狂風捲著雪,在林子裡亂撞,把地上的積雪捲成一個個雪柱,打著旋兒呼嘯而過,像是要把整片山林都掀翻。
頭頂的樹枝被積雪壓得彎下腰,時不時有一截被壓斷,“咔嚓”一聲砸在雪地裡,濺起一片雪霧。
不過半袋煙的工夫,山林就變了模樣。
剛剛還清晰的樹影,全被厚厚的積雪覆蓋,天地間一片白茫茫,分不清哪裡是天,哪裡是地。
風越來越猛,嘶吼聲越來越響,像是山林的咆哮,又像是無數野獸在暗處嘶吼,壓迫得人喘不過氣。
金戈深吸一口涼氣,咬著牙,憑著記憶,拽著腰間的繩子,一點點往祁天所說的那處山坳挪去。
其他人緊隨其後,邊上的馬匹踏在積雪上的聲音不再是沉悶的“噗噗”聲,而是帶上了一種被壓實的“咯吱”感。

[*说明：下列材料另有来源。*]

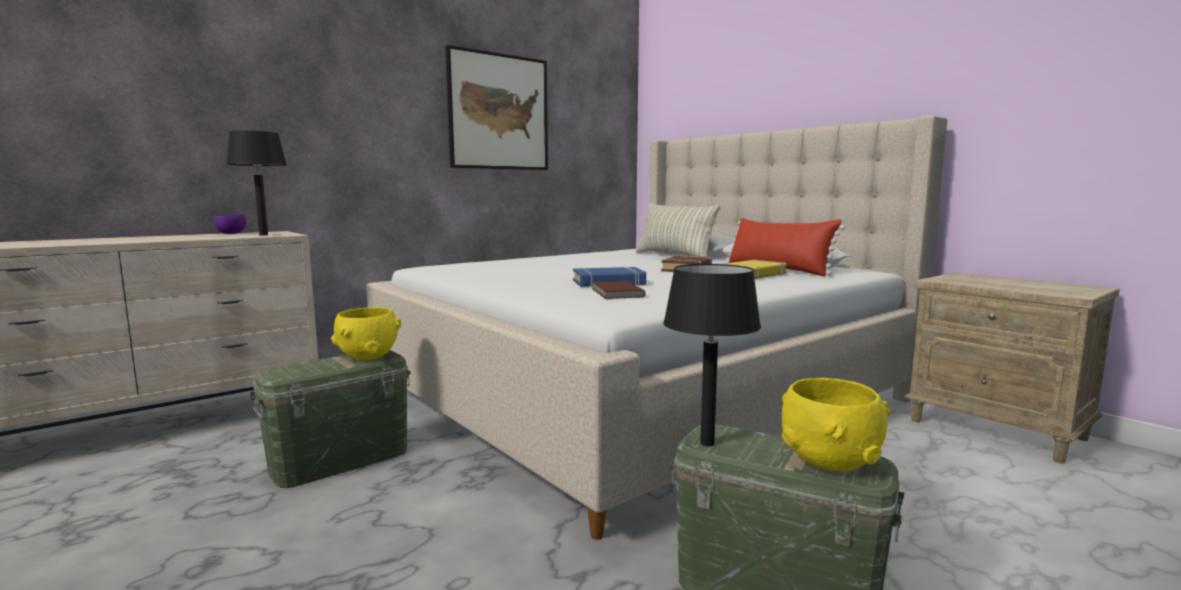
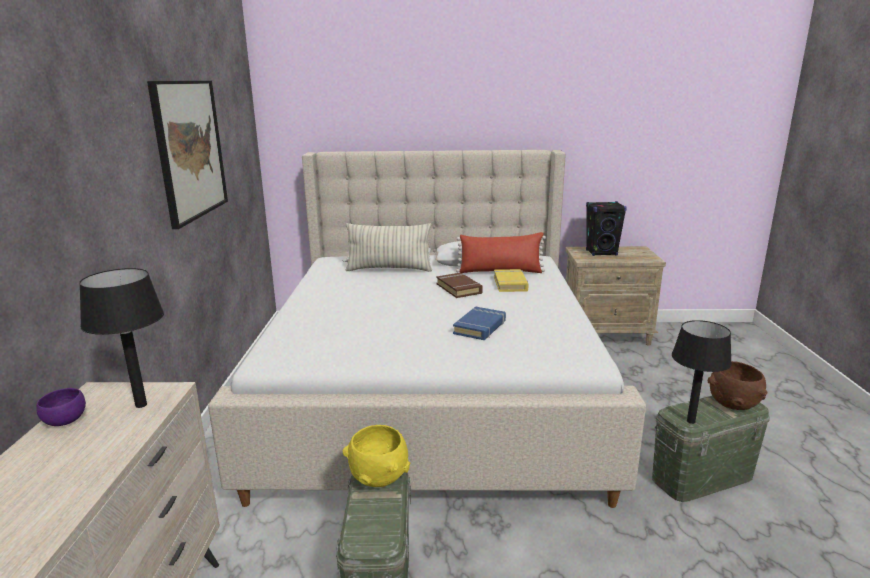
camera: 50 degrees left, 10 degrees up
brown book [592,281,646,299] -> none
yellow bowl [782,378,891,471] -> brown bowl [708,361,767,410]
none -> black speaker [586,201,627,256]

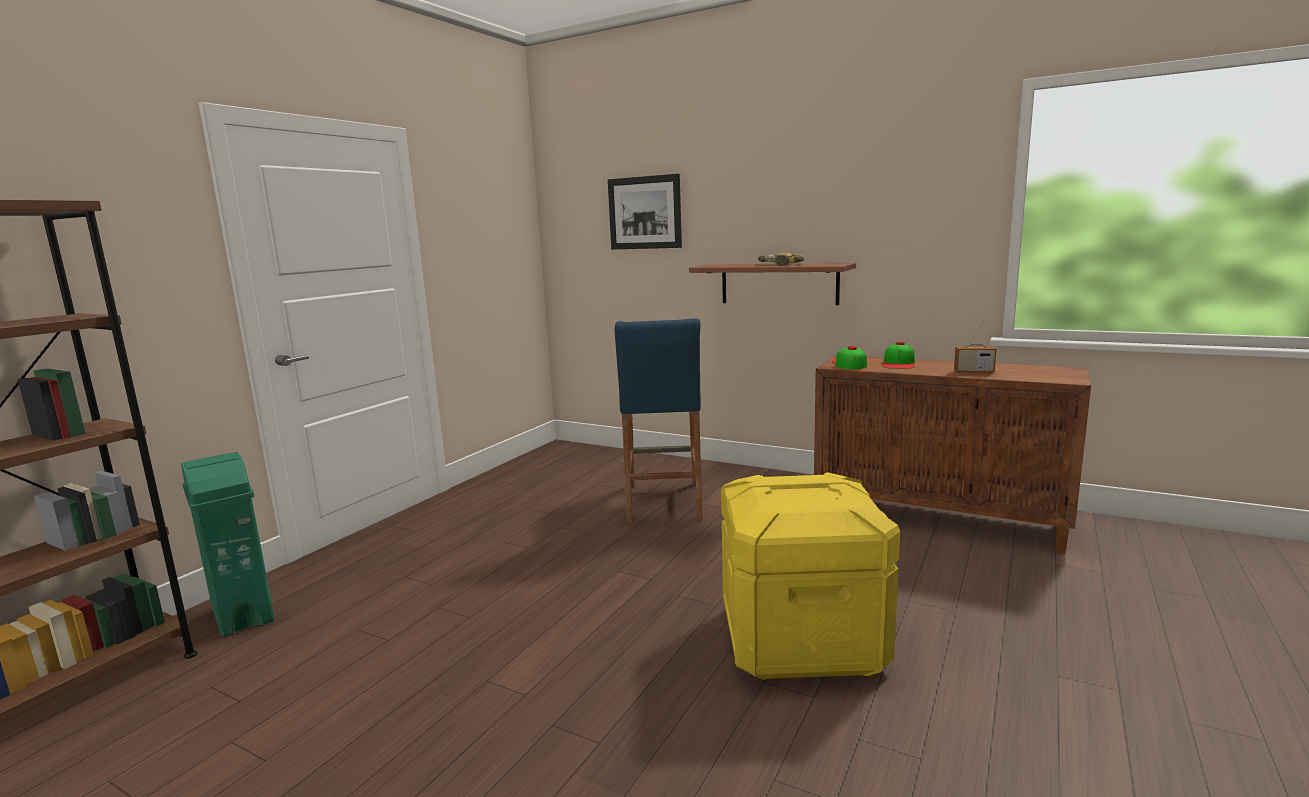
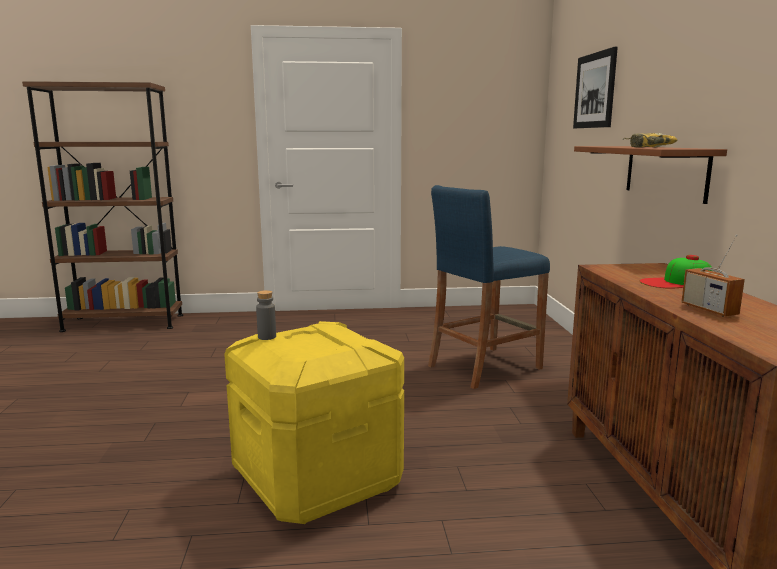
camera: 55 degrees right, 0 degrees up
green trash can [181,452,274,637] -> none
cap [832,346,867,369] -> none
none -> grey bottle [256,290,276,340]

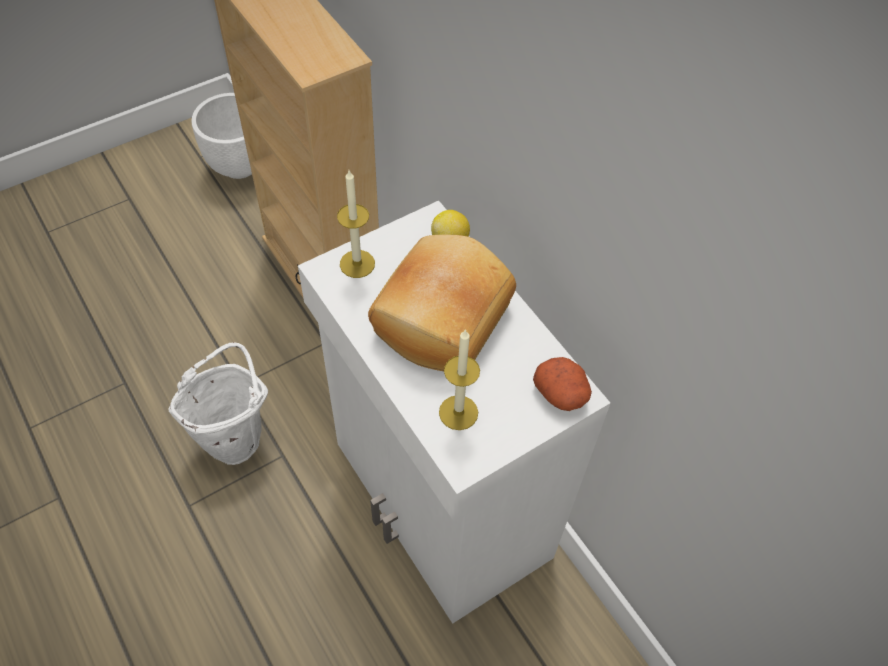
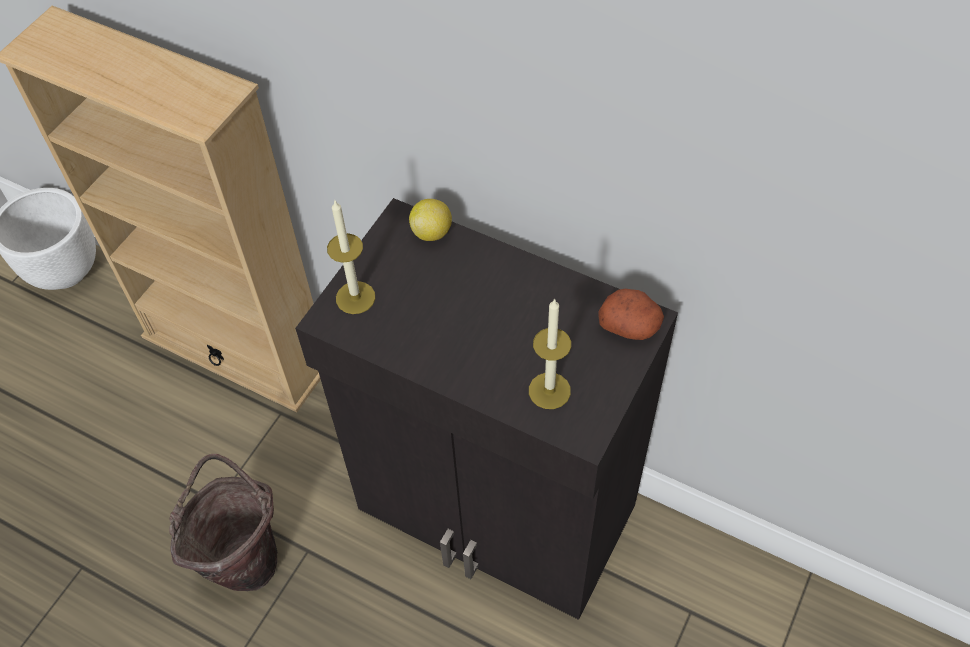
camera: 25 degrees left, 0 degrees up
white bucket [168,342,268,465] -> brown bucket [169,454,277,591]
white cabinet [298,200,610,624] -> black cabinet [295,198,678,620]
bread [368,235,516,371] -> none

一行人的靴子深深陷入積雪,每一次抬腳都像被無形的手拽住,需要耗費極大的力氣。
眼看著那處山坳越來越近,只要翻過眼前這道梁就能到達。
金戈的喉嚨裡發出一聲低吼,腳下猛地一用力,整個人幾乎是“撲”上了那道山樑頂。
冰冷的雪粉瞬間灌進了他的衣領,順著脊背滑了下去,激得其渾身打了個寒顫。
身後的隊伍也跟著一陣騷動,有人踉蹌了一下,但腰間的繩索立刻傳來一股沉穩的拉力,穩住了身形。
金戈站在山樑上方,雙手用力拉扯著,待一個個全部登上山樑,這才稍稍鬆了口氣。
他目光掃過人群,見每個人都是一臉疲憊,但眼神中卻透著一股堅韌。
只是風在這裡也變得更加狂暴,彷彿找到了宣洩的出口,呼嘯著從山坳方向吹來,帶著刺骨的寒意,刮的臉上生疼。
他抬手抹了一把臉上的雪水,望向不遠處的山坳。
那山坳被白雪覆蓋,像是一個白色的陷阱,卻又是他們此刻唯一的目的地。